David Corn is a veteran Washington journalist and political commentator. He is the Washington bureau chief for Mother Jones magazine and an analyst for MSNBC. He is the author or co-author of four New York Times bestsellers, including the #1 bestseller Russian Roulette: The Inside Story of Putin's War on America and the Election of Donald Trump; Showdown: The Inside Story of How Obama Battled the GOP To Set Up the 2012 Election; and Hubris: The Inside Story of Spin, Scandal, and the Selling of the Iraq War. He is also the author of the Blond Ghost: Ted Shackley and the CIA's Crusades and the novel Deep Background.

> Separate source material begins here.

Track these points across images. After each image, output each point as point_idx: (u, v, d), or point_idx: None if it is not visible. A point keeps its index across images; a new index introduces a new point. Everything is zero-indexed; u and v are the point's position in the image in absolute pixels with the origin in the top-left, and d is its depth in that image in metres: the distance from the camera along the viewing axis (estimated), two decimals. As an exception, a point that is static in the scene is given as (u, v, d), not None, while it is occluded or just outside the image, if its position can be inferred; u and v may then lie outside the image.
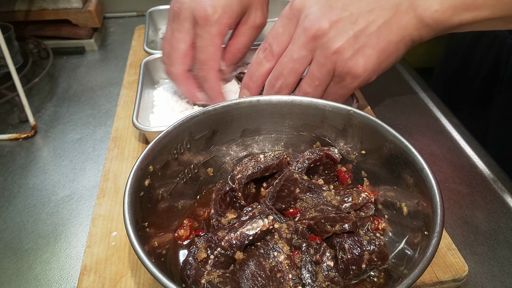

November 5, 2025: On Franz Kafka's Selected Stories

Join us for a conversation with Mark Harman, an award-winning translator and scholar, whose translation of Franz Kafka’s Selected Stories (Harvard University Press, 2024) presents new, exquisite renderings of short works by one of the indisputable masters of the form. In Selected Stories, Harman offers a sensitive English rendering of Kafka’s unique German prose — terse, witty, and laden with ambiguities and double meanings. Professors Jean-Michel Rabate and Lillian Weissberg will co-lead the conversation.

November 6, 2025: Fact-Checking in Crisis: A Lunchtime Conversation

Join us for a conversation among three authors working across the fields of lexicography, fact-checking, journalism, and fiction writing. We'll talk about the history of fact-checking, its seemingly precipitous collapse in an age of misinformation, media defunding, and digital upheaval, and the status of truth in our current landscape. Kory Stamper, Stefan Fatsis, and Austin Kelley will be joined by Julia Bloch and students of the Creative Writing Program's Truth and Disinformation Lab.

March 25, 2026: A conversation with Molly Jong-Fast

Molly Jong-Fast is a Contributing Writer at The New York Times Opinion, a MSNBC political analyst, host of the FastPolitics podcast and author of The New York Times best seller How to Lose Your Mother.